The numbers from booksellers like Barnes & Noble, Books-A-Million, and Powell’s make it clear: Prince Harry‘s Spare, his memoir about his life as a royal, was already dominating bestseller lists by the time it was released Tuesday. The day before its publication, Jan. 10, Spare was first on Amazon’s U.S. bestseller list for books in the U.S. and number one on Barnes & Noble’s “B&N Top 100: Book Bestsellers.”
Spare also made it onto Books-A-Million and Powell’s lists. It was well situated in many ways to end up charting high. The memoir was released around a month after the last three episodes of Harry & Meghan, the six-part Netflix docuseries centered around the Duke of Sussex and his American-born wife, the Duchess of Sussex, Meghan Markle. The series clocked 81 million hours of viewership in its first four days alone.
Response to Spare has been an interesting portrait of how the public sees the British royal family. The BBC’s review called it “the weirdest book ever written by a royal,” about “a profoundly odd life, moving suddenly between this lack of [glamor] to time with the international jet set.”

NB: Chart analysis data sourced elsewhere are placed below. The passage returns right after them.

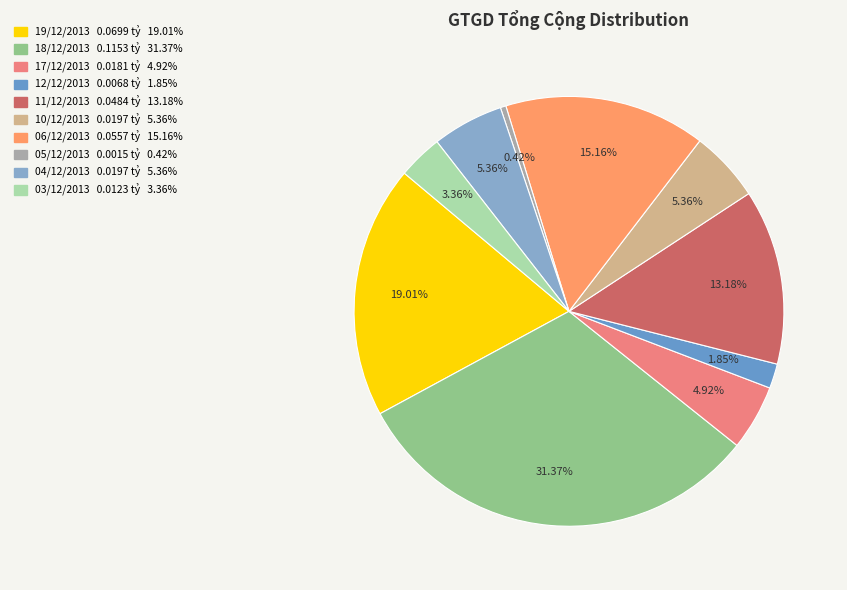

Rank the categories by value from lowest to highest.

05/12/2013, 12/12/2013, 03/12/2013, 17/12/2013, 10/12/2013, 04/12/2013, 11/12/2013, 06/12/2013, 19/12/2013, 18/12/2013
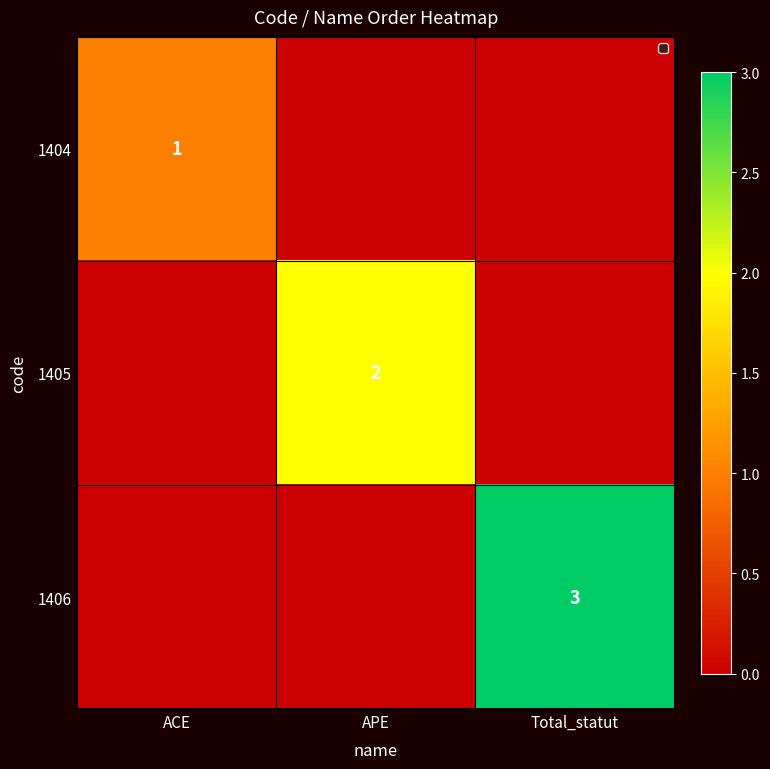

Rank the series by their average value, from highest to lowest.

1406, 1405, 1404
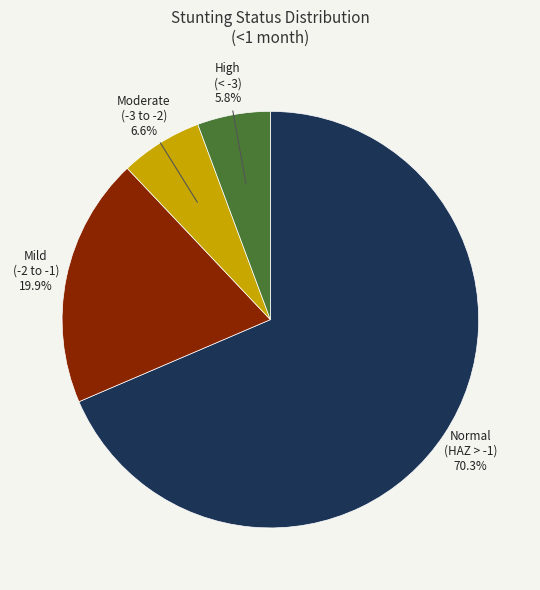

True or false: High (HAZ-score between < -3) accounts for 6% of the total.

True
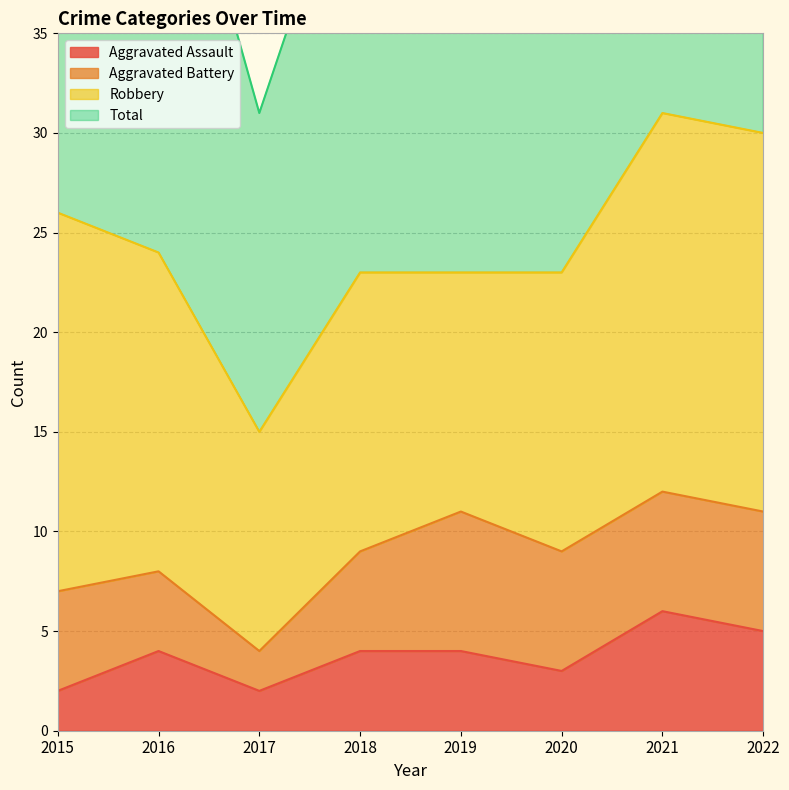

What is the spread (max minus min) of values at 2016?

45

Some, however, take the book very seriously — like royal biographer Angela Levin. She spoke to Euro News about Spare, and called Prince Harry “a real bully” whose memoir “is well over the line.”
While the New York Times noted a number of leaks from Spare as well as revealing articles might affect book sales, the paper also quoted B&N and Waterstones head James Daunt, who said Harry’s book is “clearly going to be an interesting book that’s going to keep on selling and it’s going to keep on being part of the conversation.”